▸ **Work to be completed**:
Return the records that follow unaltered. Omit every picture.

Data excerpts
▬▬▬▬▬▬▬▬▬▬
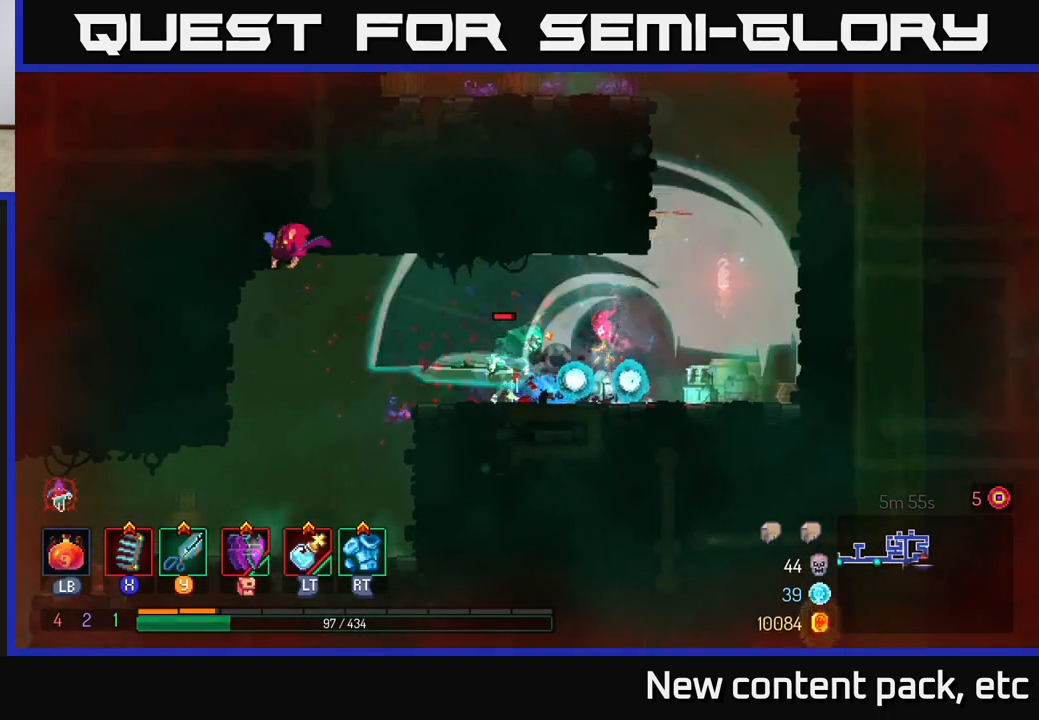
{"buttons": [], "left_stick": "left", "right_stick": "center", "events": [[33, "left_stick", "left"], [250, "X", "down"], [267, "left_stick", "center"], [333, "X", "up"], [333, "left_stick", "left"]]}
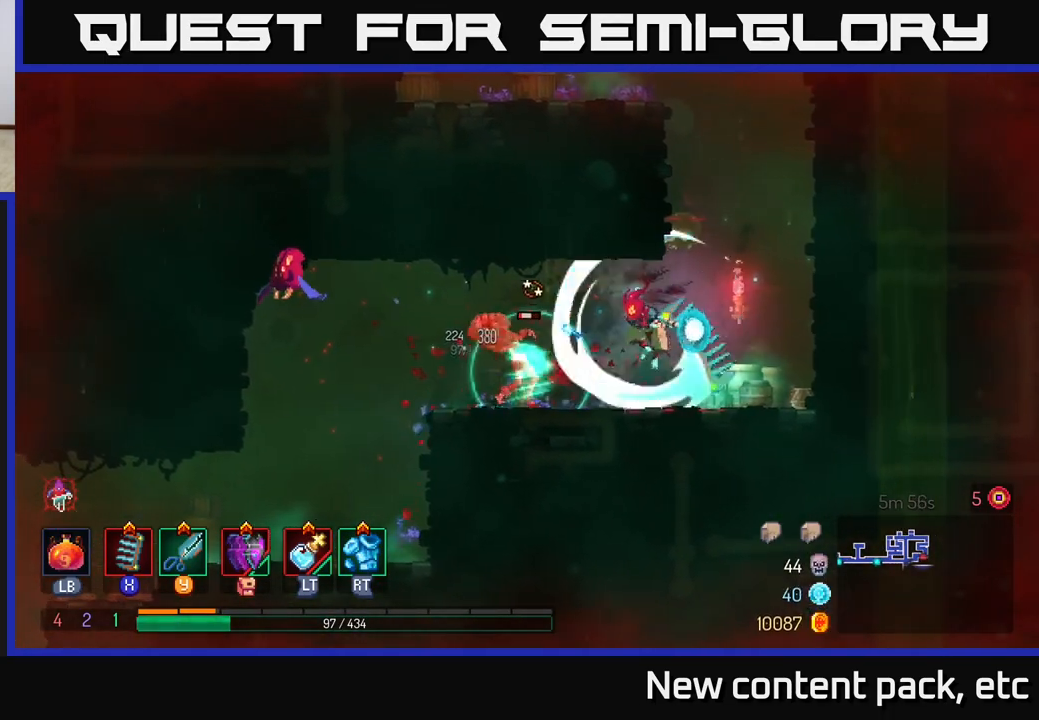
{"buttons": [], "left_stick": "left", "right_stick": "center", "events": [[100, "left_stick", "center"], [183, "left_stick", "left"], [250, "X", "down"], [317, "X", "up"]]}
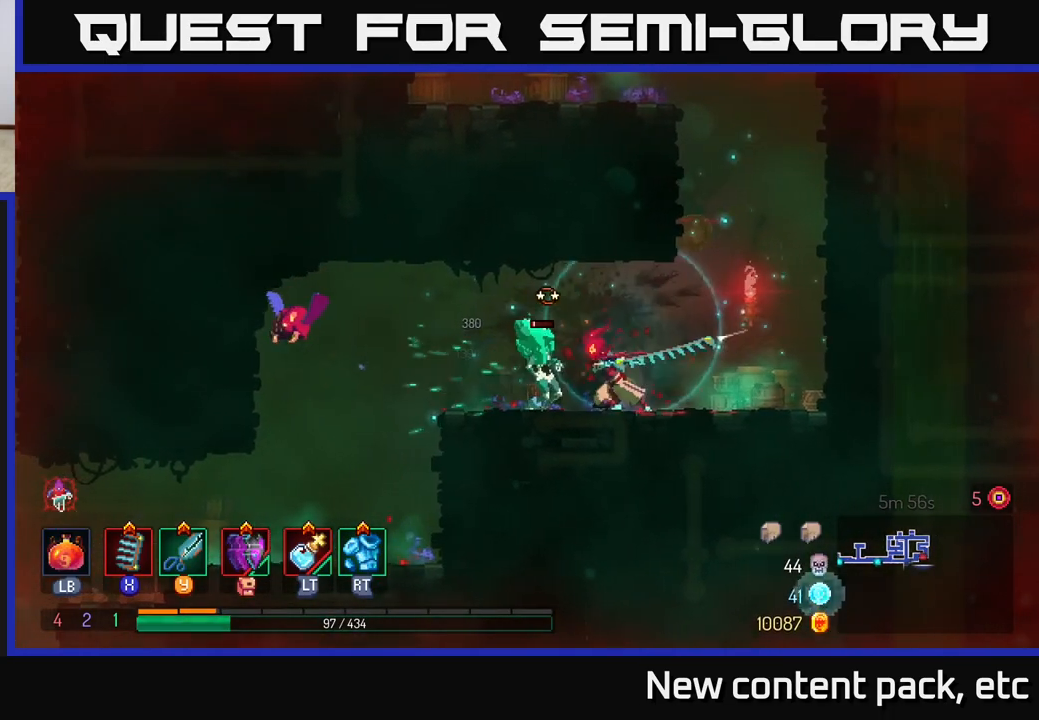
{"buttons": [], "left_stick": "left", "right_stick": "center", "events": [[200, "left_stick", "center"], [300, "left_stick", "left"]]}
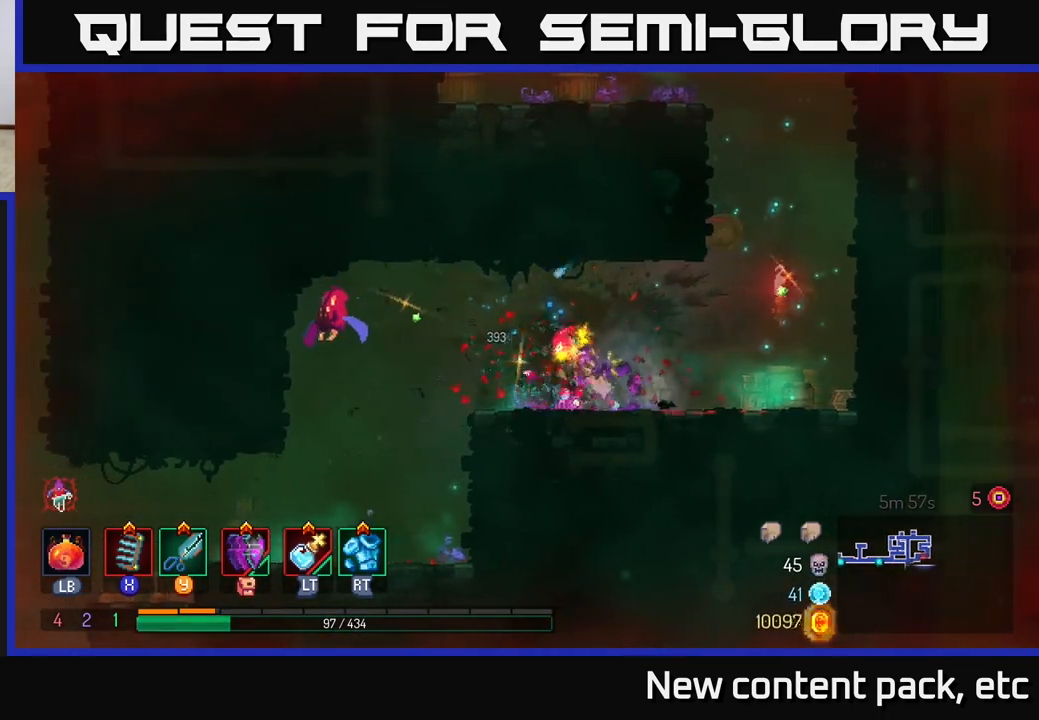
{"buttons": [], "left_stick": "left", "right_stick": "center", "events": [[167, "Y", "down"], [233, "Y", "up"]]}
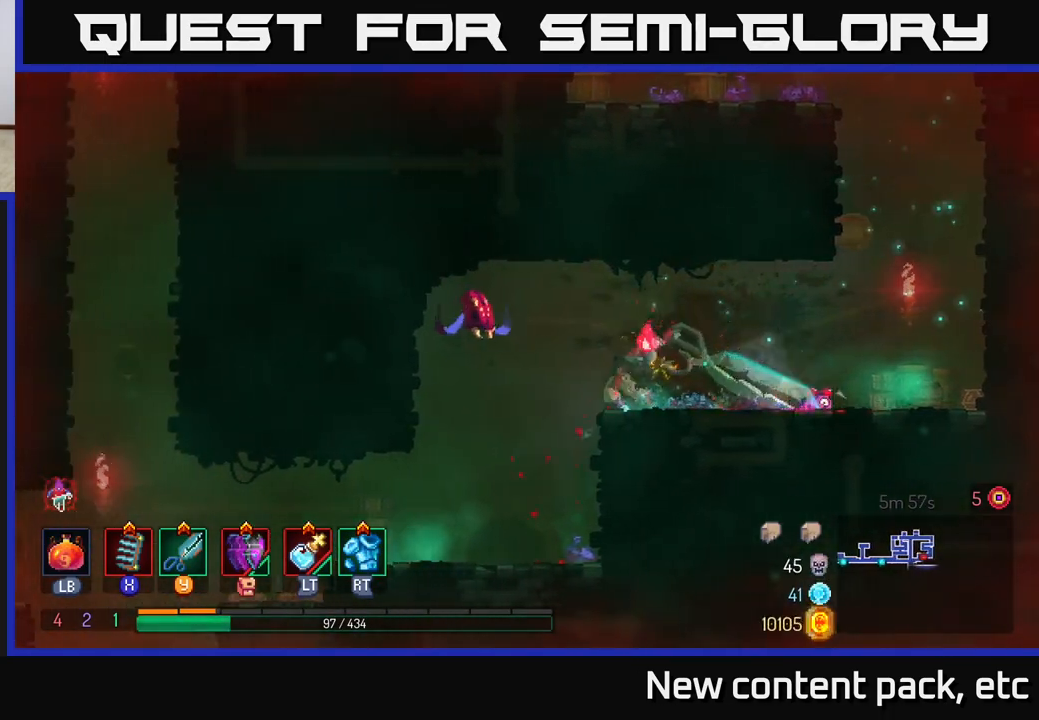
{"buttons": [], "left_stick": "left", "right_stick": "center", "events": [[133, "left_stick", "center"], [267, "left_stick", "left"]]}
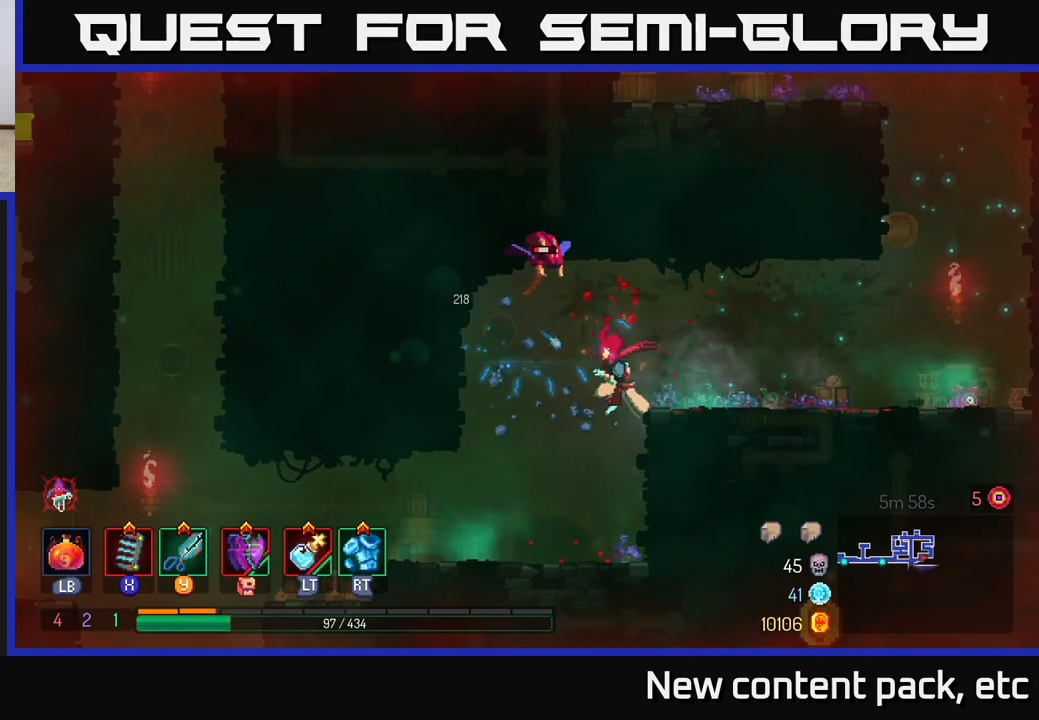
{"buttons": [], "left_stick": "right", "right_stick": "center", "events": [[117, "X", "down"], [133, "left_stick", "center"], [200, "X", "up"], [500, "left_stick", "right"]]}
▬▬▬▬▬▬▬▬▬▬
▸ **Answer to this task**:
{"buttons": [], "left_stick": "left", "right_stick": "center", "events": [[33, "left_stick", "left"], [250, "X", "down"], [267, "left_stick", "center"], [333, "X", "up"], [333, "left_stick", "left"]]}
{"buttons": [], "left_stick": "left", "right_stick": "center", "events": [[100, "left_stick", "center"], [183, "left_stick", "left"], [250, "X", "down"], [317, "X", "up"]]}
{"buttons": [], "left_stick": "left", "right_stick": "center", "events": [[200, "left_stick", "center"], [300, "left_stick", "left"]]}
{"buttons": [], "left_stick": "left", "right_stick": "center", "events": [[167, "Y", "down"], [233, "Y", "up"]]}
{"buttons": [], "left_stick": "left", "right_stick": "center", "events": [[133, "left_stick", "center"], [267, "left_stick", "left"]]}
{"buttons": [], "left_stick": "right", "right_stick": "center", "events": [[117, "X", "down"], [133, "left_stick", "center"], [200, "X", "up"], [500, "left_stick", "right"]]}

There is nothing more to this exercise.